Periskop.id - Badan Penanggulangan Bencana Daerah (BPBD) Kota Tangerang, Banten mengungkapkan, saat ini masih menetapkan Tangerang dalam status waspada potensi hujan dengan intensitas sedang hingga lebat, sesuai peringatan dari BMKG. 

"Karena kondisi masih waspada, kami tetap mengimbau masyarakat untuk tetap selalu menjaga keselamatan dan membawa kebutuhan pokok," kata Kepala Pelaksana BPBD Kota Tangerang Mahdiar di Tangerang Minggu (25/1).

Bagi masyarakat yang membutuhkan bantuan, maka bisa menghubungi layanan Emergency Call Center 112 atau hotline BPBD Kota Tangerang di 021-5582144 agar dapat segera ditindaklanjuti. 

"Kami sudah siagakan petugas selama 24 jam dengan sistem bergantian. Kita mengutamakan keselamatan dan keamanan masyarakat sesuai instruksi langsung Wali Kota Sachrudin," ujarnya.

Mahdiar menambahkan, meski banjir di sejumlah wilayah sudah surut, namun petugas gabungan masih disiagakan di lokasi terdampak untuk membantu warga.

BPBD Kota Tangerang bersama unsur TNI-Polri, OPD terkait, aparat wilayah, serta relawan terus melakukan monitoring lapangan. Juga melakukan penyedotan genangan di fasilitas umum, pengerahan personel dan perahu, serta membantu mobilisasi warga di area terdampak. 

"Selain itu, posko kesehatan dan dapur umum telah didirikan untuk memenuhi kebutuhan dasar warga terdampak. Petugas juga membantu distribusi logistik serta mendukung pelayanan tenaga medis di lokasi banjir," kata Mahdiar. 

Sementara itu DLH Kota Tangerang menerjunkan personil untuk melakukan pembersihan sampah pascabanjir di kawasan Jalan Villa Mutiara Pluit Kelurahan Periuk. Kepala Bidang Kebersihan DLH Kota Tangerang Iwan mengatakan langkah ini diambil guna mengantisipasi munculnya sarang penyakit dan penyumbatan drainase yang dapat memicu banjir susulan.

Fokus pembersihan tidak hanya menyasar area jalan raya, tetapi juga menyisir saluran-saluran air yang tersumbat material hanyutan. Hal ini dilakukan demi meminimalisir risiko penyebaran penyakit khas pascabanjir, seperti Demam Berdarah Dengue (DBD) hingga lainnya.
Banjir Empat Meter
Asal tahu saja, selain Kota Tangerang ,Jumat (23/1) lalu, luapan Sungai Cidurian hingga merendam ratusan pemukiman warga di Perumahan Taman Cikande, Jayanti, Kabupaten Tangerang, Banten, dengan ketinggian empat meter. Peristiwa ini membuat 500 jiwa penghuni di daerah itu harus mengungsi ke tempat lebih aman.

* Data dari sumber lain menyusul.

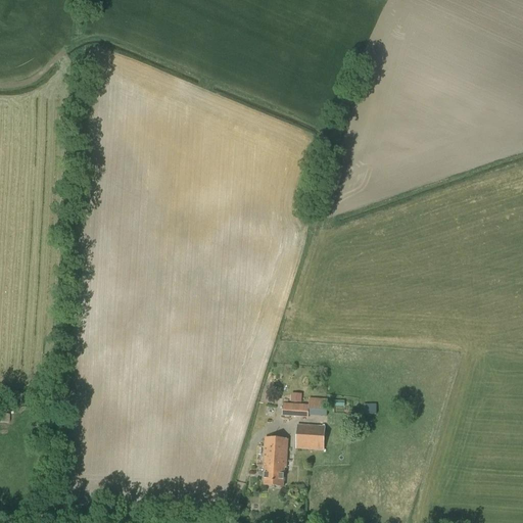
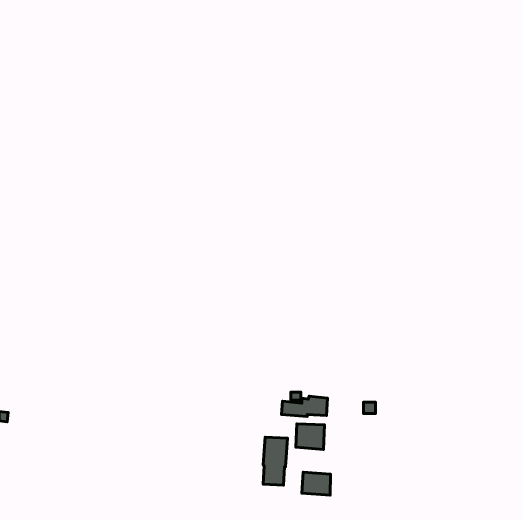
building: none -> [302,472,331,495]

Dari ratusan rumah warga yang terletak di RT 04, RW 05 hampir seluruhnya tenggelam akibat luapan aliran sungai yang terjadi sejam Jumat (23/1) dini hari. Camat Jayanti Yandri Permana di Tangerang mengatakan, banjir yang terjadi hari ini berdampak pada 702 kepala keluarga (KK) atau 2.532 jiwa.

"Hampir seluruh rumah di RW 04 terendam banjir. Kemudian di RT 05 yang lokasinya lebih tinggi, sekitar sepertiga rumah juga sudah terendam," ungkapnya.

Menurutnya, jumlah warga yang terdampak pun terus bertambah imbas ketinggian air yang makin meningkat. Dimana, sebagian korban kini mulai berusaha mengevakuasi barang berharga menggunakan perahu karet.

Kemudian, ratusan korban banjir mulai mengungsi ke posko pengungsian, namun ada juga yang mengungsi di rumah saudaranya. Yandri mengatakan, selain luapan Sungai Cidurian, curah hujan yang tinggi beberapa hari belakang ini makin memperparah kondisi banjir di Perumahan Taman Cikande.

"Ketika volume air sungai sudah sangat tinggi lalu ditambah hujan deras yang terus-menerus, air di kawasan perumahan tidak bisa mengalir kembali ke sungai," tuturnya.

Dia menjelaskan, untuk lokasi aman dari titik banjir terdapat empat posko pengungsian yang dihuni 500 jiwa. Dimana, mereka mayoritas kelompok lansia yang mengalami stroke, anak dengan kondisi disabilitas, serta sekitar 10 balita.